27.04.2019 | Von Jörg Schieb

Internet

Nicht mehr lange – und in der Europäischen Union wird gewählt. In Deutschland am 26. Mai, um genau zu sein. Viele befürchten Manipulationsversuche im Netz. Die EU selbst hat davor mehrfach gewarnt.

Die Erfahrungen im Wahlkampf um die US-Präsidentschaft haben gezeigt, wie ungeniert ausländische Kräfte – vor allem russische Quellen werden vermutet – Einfluss auf die Wahlen nehmen wollen.

Etwa durch bezahlte Kampagnen, also Anzeigen, die auf Facebook, Google und Twitter geschaltet werden. Aber auch durch andere Art, etwa mit Hilfe von Bots oder bezahlten Quellen, die gezielt Postings verbreiten.

Facebook hat zahlreiche Verbesserungen versprochen

Insbesondere Facebook ist angezählt. Die US-Politik hat die Vorfälle nicht auf die leichte Schulter genommen. Mark Zuckerberg musste nicht nur vor Kongress und Senat aussagen, sondern auch konkrete Vorschläge machen, wie sich so etwas künftig vermeiden lässt.

Davon profitieren wir auch in Europa. Facebooks Co-Chefin Sheryl Sandberg hat bei ihrem Besuch in München eine bessere Zusammenarbeit mit Behörden wie dem BSI versprochen – und Regulierungen eingefordert.

Aber Regulierungen gibt es kaum. Immerhin kontrolliert Facebook, wer Anzeigen für politische Kampagnen in Auftrag gibt, dokumentiert die Geldgeber und verhindert, dass Geldgeber aus dem Ausland Kampagnen schalten können.

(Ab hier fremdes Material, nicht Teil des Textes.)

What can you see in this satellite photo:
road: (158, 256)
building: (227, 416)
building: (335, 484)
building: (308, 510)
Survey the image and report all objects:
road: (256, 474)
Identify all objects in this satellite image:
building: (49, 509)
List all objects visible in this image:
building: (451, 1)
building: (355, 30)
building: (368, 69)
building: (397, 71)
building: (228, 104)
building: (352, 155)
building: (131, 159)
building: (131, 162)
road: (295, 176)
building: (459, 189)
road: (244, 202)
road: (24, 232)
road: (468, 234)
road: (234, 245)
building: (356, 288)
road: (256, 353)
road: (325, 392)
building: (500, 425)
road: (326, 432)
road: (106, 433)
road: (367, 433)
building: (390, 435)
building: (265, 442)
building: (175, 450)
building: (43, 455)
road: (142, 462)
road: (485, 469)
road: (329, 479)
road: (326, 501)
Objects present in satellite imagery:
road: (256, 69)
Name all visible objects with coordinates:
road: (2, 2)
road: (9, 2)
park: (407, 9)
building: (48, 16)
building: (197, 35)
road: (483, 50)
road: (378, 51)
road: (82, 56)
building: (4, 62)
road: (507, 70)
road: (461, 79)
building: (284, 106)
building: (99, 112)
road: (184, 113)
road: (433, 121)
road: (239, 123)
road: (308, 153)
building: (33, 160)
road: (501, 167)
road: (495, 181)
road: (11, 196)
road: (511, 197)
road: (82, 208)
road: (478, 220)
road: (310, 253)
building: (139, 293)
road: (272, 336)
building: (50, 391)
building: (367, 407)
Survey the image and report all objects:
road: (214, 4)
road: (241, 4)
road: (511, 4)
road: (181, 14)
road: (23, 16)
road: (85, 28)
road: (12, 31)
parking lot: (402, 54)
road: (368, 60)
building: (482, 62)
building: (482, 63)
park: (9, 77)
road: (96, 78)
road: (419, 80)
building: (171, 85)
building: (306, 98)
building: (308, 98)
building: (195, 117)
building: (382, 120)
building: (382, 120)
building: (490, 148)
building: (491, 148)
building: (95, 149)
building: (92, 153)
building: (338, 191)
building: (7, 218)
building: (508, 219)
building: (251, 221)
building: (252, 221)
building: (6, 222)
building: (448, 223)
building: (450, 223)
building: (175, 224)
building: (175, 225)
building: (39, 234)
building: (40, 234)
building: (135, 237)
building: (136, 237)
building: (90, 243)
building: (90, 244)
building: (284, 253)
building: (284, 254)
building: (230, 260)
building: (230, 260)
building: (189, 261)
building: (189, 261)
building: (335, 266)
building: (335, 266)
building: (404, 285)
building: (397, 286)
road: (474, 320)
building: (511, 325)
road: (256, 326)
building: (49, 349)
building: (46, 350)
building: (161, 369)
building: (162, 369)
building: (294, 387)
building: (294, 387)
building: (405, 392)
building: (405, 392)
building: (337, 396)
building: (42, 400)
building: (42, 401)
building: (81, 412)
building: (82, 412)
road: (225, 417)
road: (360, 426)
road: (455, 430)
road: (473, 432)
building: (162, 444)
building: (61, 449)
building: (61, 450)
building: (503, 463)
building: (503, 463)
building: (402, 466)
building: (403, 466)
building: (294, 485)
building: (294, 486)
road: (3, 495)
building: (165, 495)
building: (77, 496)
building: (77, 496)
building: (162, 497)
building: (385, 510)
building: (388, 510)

Das erschwert Manipulation und Einmischung aus dem Ausland, macht sie aber keineswegs unmöglich. Auch will das Netzwerk zwar Bot-Kampagnen besser bekämpfen. Völlig verhindern geht aber nicht. Auch hat die Politik keine klaren Regeln aufgestellt, was konkret von den Netzwerken erwartet wird. Was die Sache nicht einfacher macht.

Google-Sprecher Ralf Bremer erklärt die Maßnahmen von Google

Ein aussichtsloser Kampf

Der Versuch der Meinungsmache ist derart groß, dass die Europäische Kommission sich sogar eine Art Task-Force zur Aufklärung leistet. Auf dieser Webseite kann man die Arbeit bewundern: Die Redakteure greifen Behauptungen aus dem Netz auf – und liefern Fakten nach.

Besonders krude derzeit: Russische Quellen behaupten, Aliens hätten den Brand in Notre  Dame gelegt. Es gibt sogar Beweisfotos. Kritischer sind natürlich die weniger absurden Behauptungen, die deshalb glaubwürdiger sind.

Auch die großen Netzwerke haben sich verpflichtet, gegen solche Unsinns-Meldungen etwas zu unternehmen. Google-Sprecher Ralf Bremer hat mir einige Maßnahmen erklärt (siehe Video).

Aber reicht das? Nein, natürlich nicht. Der Kampf gegen Trash und Manipulation im Netz ist aussichtslos. Jedenfalls kann man ihn nicht gewinnen, indem man Fakten-Checks einrichtet oder KI das Netz überwachen lässt. Wir müssen uns generell Gedanken machen, wie wir das Problem besser in den Griff bekommen.